## TASK REQUIREMENTS
- A) From the passage on the FROG 149 engine, set down the text between "With the above" and "accommodate the glow-plug.", inclusive.
- B) According to the passage on the FROG 149 engine, what peak output did Warring measure for the FROG 149 diesel?
- C) Condense the paragraph of the FROG 149 passage that opens with "The conversion was accomplished" into a short list that keeps its main facts.

## EXCERPTED PASSAGE
## Begin

In terms of the engine’s performance, Warring too found that the FROG 149 developed somewhat more power than its FROG 150 Mk. II companion. Since the two engines were essentially identical in other functional respects, Warring quite logically reasoned that this must be down to the induction system, which clearly worked well. He measured a peak output of 0.122 BHP @ 12,750 RPM – not too far out of line with Chinn’s earlier findings and some 11% higher than his own earlier figure for the 150 Mk. II. His overall comment was that the FROG 149 was “easy to handle, flexible in the extreme and with an extremely good power output”.
Warring also made reference to some extended testing which had been undertaken at the IMA factory. Two examples of the 149 diesel were reportedly run for a total of 21 hours before being torn down for inspection. They were found to exhibit minimal wear. One of them was sent to Warring for his inspection and confirmation of these findings, while the other was put into service as one of IMA’s factory test powerplants for their new model kit designs.
With the above two positive tests to recommend it, the FROG 149 diesel was off to a good start. However, the companion glow-plug version of the FROG 149 which appeared at the same time did not fare nearly so well. Unlike Chinn, Warring also tested the glow-plug model, which was identical to the diesel version apart from the different head arrangements needed to accommodate the glow-plug.
The conversion was accomplished using a flanged aluminium alloy head insert in place of the diesel contra-piston. This was centrally tapped to accommodate the plug and was retained by the screw-on cooling jacket. The insert was sealed to the cylinder with a gasket beneath the locating flange. Warring stressed that this assembly needed to be screwed on really tightly to ensure a seal and prevent unscrewing during operation.
Warring found that the 149 glow-plug model’s main recommendation was its incredibly easy starting. Unless it was completely flooded, it started first flick almost every time. As might be expected, it did however display a tendency to start backwards, particularly on small propellers.

## End

## DATA SEGMENT
## Begin

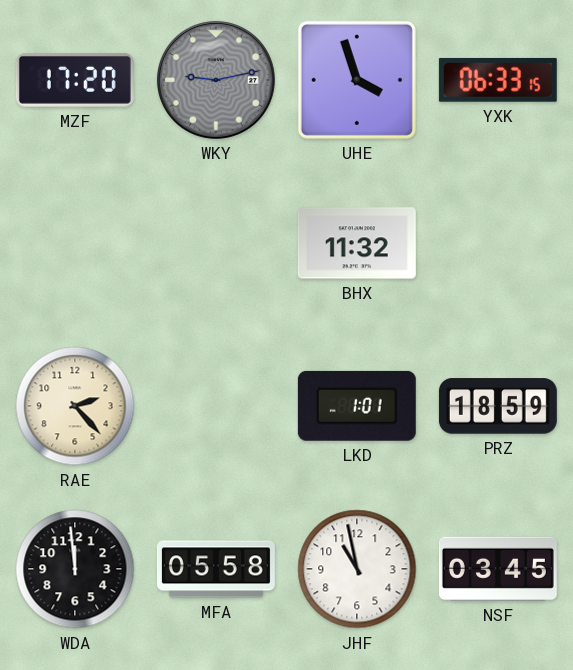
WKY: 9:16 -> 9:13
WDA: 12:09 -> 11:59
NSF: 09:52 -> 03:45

## End

## SOLUTIONS
- A)
With the above two positive tests to recommend it, the FROG 149 diesel was off to a good start. However, the companion glow-plug version of the FROG 149 which appeared at the same time did not fare nearly so well. Unlike Chinn, Warring also tested the glow-plug model, which was identical to the diesel version apart from the different head arrangements needed to accommodate the glow-plug.

- B) 0.122 BHP at 12,750 RPM.

- C)
- A flanged aluminium alloy head insert replaced the diesel contra-piston.
- The insert was centrally tapped for the plug and held in place by the screw-on cooling jacket.
- A gasket beneath the locating flange sealed the insert to the cylinder.
- Warring stressed that the assembly had to be screwed on very tightly to seal it and keep it from unscrewing during operation.